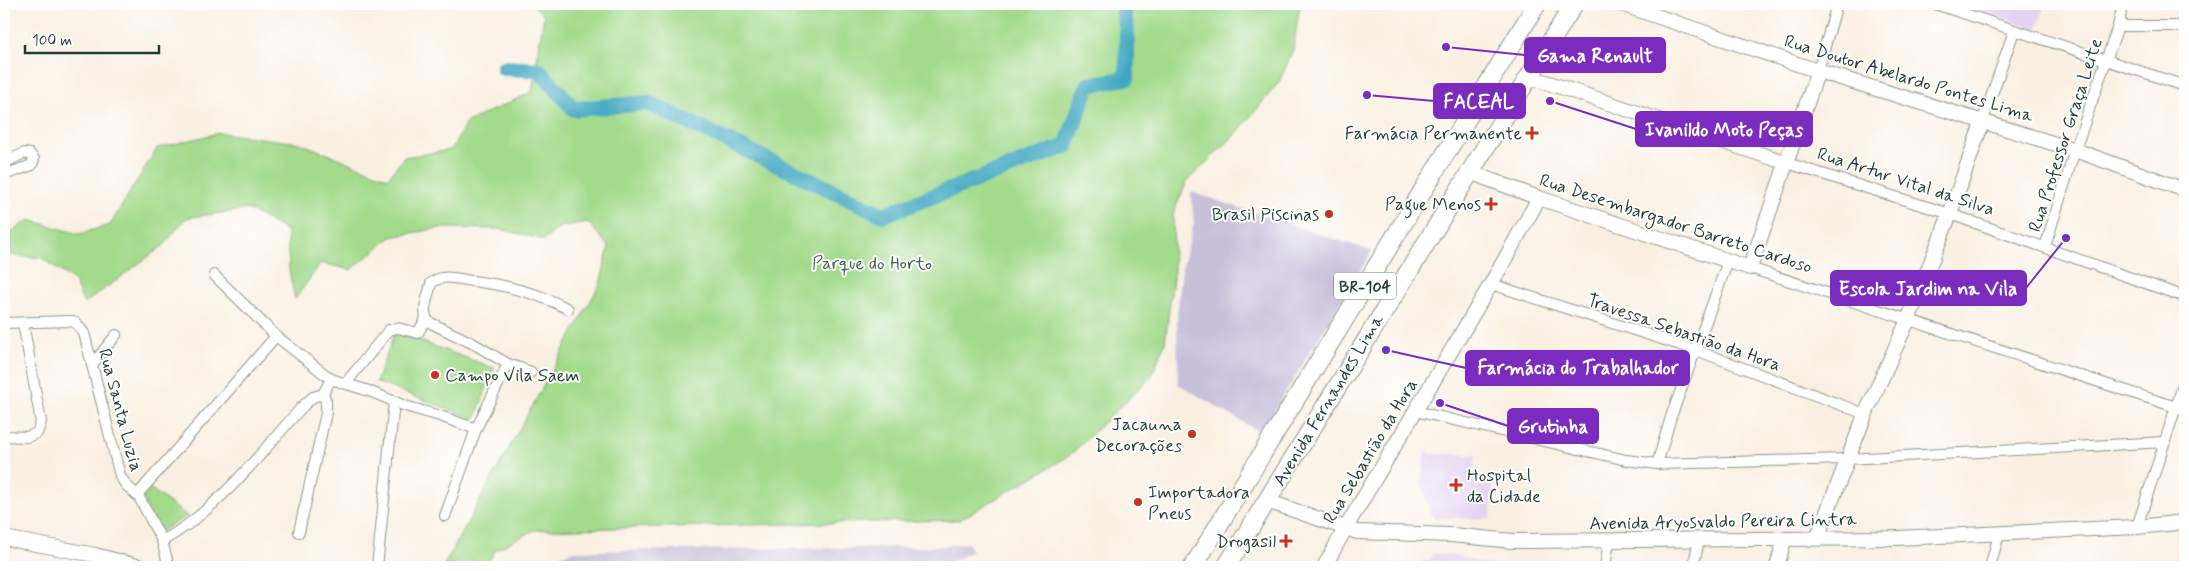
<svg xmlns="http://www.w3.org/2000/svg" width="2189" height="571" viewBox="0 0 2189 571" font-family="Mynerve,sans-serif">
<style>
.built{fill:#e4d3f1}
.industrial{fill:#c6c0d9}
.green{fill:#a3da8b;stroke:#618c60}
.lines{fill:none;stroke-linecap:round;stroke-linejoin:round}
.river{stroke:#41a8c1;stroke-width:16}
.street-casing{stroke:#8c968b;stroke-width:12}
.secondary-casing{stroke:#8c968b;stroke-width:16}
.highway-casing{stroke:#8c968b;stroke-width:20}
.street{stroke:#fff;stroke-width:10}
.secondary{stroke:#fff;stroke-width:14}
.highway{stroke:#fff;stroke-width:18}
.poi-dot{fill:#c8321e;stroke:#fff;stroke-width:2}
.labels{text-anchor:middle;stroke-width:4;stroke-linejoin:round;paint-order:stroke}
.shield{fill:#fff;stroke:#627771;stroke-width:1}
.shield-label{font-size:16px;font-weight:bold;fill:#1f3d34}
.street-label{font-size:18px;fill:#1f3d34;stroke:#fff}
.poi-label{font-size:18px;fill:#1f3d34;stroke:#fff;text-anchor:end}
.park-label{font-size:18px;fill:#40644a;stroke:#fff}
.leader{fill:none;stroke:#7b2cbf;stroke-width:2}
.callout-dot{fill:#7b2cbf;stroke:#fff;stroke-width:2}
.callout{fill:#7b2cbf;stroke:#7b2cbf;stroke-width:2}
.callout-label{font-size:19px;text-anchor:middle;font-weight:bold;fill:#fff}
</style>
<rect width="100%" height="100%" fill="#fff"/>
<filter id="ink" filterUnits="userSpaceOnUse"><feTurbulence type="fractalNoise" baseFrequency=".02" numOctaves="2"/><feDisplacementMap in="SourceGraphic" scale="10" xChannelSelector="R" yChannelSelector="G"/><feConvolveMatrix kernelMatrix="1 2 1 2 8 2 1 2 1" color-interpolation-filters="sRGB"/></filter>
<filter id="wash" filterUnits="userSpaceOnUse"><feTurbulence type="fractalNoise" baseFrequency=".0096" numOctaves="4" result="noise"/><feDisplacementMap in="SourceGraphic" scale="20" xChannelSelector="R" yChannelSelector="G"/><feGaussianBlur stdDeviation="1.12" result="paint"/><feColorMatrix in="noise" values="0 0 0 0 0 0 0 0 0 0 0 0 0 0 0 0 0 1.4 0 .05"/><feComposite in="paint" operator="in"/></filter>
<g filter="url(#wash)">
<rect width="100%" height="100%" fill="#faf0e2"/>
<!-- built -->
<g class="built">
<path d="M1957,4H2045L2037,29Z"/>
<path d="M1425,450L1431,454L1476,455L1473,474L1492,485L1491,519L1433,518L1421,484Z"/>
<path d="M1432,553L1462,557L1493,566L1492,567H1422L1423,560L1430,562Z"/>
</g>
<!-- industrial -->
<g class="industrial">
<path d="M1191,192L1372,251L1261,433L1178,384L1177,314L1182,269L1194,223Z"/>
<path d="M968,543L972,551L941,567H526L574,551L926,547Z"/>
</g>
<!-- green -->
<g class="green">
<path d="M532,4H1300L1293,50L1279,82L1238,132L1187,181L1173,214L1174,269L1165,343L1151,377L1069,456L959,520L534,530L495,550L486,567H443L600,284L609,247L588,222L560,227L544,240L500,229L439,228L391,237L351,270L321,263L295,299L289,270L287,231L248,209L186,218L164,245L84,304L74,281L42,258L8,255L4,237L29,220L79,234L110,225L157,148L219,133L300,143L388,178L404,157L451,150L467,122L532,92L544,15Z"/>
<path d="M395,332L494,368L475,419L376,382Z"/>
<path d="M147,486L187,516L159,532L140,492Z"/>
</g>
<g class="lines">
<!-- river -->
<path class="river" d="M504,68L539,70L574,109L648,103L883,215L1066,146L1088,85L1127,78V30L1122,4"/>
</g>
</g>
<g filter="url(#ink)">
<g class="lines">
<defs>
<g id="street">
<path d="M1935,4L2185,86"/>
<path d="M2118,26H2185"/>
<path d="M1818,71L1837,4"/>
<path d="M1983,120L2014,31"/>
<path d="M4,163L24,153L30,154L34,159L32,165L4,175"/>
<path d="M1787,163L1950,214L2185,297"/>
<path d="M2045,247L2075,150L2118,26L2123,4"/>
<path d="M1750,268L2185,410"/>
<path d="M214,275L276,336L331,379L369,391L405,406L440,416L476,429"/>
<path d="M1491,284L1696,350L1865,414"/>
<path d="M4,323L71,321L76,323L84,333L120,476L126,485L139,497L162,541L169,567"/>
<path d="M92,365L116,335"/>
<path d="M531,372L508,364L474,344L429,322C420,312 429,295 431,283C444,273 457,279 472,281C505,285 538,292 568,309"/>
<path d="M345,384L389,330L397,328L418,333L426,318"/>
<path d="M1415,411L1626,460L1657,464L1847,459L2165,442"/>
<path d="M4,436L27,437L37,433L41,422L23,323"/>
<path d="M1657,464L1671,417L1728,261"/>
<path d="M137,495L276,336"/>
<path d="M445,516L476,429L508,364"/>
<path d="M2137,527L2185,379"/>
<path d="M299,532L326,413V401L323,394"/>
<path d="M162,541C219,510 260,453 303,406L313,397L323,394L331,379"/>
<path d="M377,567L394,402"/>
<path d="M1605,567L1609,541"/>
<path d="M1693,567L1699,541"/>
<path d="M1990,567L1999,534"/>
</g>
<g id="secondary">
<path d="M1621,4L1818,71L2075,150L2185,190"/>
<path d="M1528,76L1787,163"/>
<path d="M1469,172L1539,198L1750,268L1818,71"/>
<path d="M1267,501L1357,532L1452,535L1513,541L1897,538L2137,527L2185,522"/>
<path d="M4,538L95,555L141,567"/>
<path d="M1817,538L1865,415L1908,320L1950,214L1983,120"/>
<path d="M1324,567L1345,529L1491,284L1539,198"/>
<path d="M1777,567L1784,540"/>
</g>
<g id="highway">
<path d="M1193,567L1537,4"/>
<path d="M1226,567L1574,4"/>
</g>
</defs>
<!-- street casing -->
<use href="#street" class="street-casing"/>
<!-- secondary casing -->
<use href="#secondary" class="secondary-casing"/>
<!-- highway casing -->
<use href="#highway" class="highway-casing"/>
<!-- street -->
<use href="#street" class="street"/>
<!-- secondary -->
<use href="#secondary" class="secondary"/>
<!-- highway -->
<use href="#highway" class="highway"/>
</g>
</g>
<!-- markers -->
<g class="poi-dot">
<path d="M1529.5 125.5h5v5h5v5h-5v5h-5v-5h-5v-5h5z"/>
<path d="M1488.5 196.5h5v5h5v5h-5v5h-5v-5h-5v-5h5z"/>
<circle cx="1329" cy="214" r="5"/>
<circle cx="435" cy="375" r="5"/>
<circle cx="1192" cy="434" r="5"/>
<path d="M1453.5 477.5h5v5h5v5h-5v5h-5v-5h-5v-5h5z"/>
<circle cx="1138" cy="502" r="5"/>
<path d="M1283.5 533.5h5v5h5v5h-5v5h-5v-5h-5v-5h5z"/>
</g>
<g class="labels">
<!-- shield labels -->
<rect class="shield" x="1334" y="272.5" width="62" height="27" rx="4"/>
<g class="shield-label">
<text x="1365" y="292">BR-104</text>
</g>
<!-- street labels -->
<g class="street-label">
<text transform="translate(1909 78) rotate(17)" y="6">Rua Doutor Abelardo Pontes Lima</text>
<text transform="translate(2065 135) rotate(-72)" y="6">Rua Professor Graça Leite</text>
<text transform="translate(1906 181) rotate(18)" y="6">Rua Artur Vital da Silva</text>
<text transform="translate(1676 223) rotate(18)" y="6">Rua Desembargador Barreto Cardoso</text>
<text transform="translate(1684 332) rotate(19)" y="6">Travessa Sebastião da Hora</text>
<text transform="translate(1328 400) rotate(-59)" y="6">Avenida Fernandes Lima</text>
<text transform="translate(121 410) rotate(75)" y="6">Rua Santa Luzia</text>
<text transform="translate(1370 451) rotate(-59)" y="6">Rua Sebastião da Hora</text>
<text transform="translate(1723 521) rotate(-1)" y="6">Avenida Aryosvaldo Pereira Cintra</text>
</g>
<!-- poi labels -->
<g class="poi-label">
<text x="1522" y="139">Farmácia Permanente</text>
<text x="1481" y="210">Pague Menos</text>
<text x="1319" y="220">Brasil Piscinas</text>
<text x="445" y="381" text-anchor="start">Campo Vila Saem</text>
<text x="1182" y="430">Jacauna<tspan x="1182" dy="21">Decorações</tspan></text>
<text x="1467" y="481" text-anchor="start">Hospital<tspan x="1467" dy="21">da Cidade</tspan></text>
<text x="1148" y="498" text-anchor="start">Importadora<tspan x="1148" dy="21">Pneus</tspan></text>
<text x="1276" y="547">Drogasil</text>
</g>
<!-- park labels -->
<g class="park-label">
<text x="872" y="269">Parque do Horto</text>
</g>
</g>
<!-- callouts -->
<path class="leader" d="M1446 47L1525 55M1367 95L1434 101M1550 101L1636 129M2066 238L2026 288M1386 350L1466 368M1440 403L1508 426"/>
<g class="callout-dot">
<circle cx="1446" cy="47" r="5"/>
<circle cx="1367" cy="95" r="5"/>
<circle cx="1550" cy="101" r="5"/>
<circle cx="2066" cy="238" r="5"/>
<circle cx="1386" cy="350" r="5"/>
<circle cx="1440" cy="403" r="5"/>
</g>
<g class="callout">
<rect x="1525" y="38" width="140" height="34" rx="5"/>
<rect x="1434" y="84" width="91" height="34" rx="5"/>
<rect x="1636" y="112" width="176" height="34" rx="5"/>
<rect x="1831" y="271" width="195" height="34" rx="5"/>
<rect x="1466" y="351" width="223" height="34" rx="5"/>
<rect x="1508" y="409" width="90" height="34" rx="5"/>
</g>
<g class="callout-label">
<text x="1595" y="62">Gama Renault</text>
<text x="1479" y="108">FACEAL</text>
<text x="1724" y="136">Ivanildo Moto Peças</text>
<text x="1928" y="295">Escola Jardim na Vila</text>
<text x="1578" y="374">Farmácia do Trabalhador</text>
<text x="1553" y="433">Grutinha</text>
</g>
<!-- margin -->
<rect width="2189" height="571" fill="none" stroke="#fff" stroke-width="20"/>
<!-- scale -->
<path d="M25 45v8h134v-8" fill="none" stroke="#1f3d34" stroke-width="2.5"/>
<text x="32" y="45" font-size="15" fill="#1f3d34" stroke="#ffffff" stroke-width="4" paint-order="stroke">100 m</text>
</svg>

● ● ● ●

:: Task statement ::
Go through the material above and report each line containing "linejoin".

:: Answer box ::
.lines{fill:none;stroke-linecap:round;stroke-linejoin:round}
.labels{text-anchor:middle;stroke-width:4;stroke-linejoin:round;paint-order:stroke}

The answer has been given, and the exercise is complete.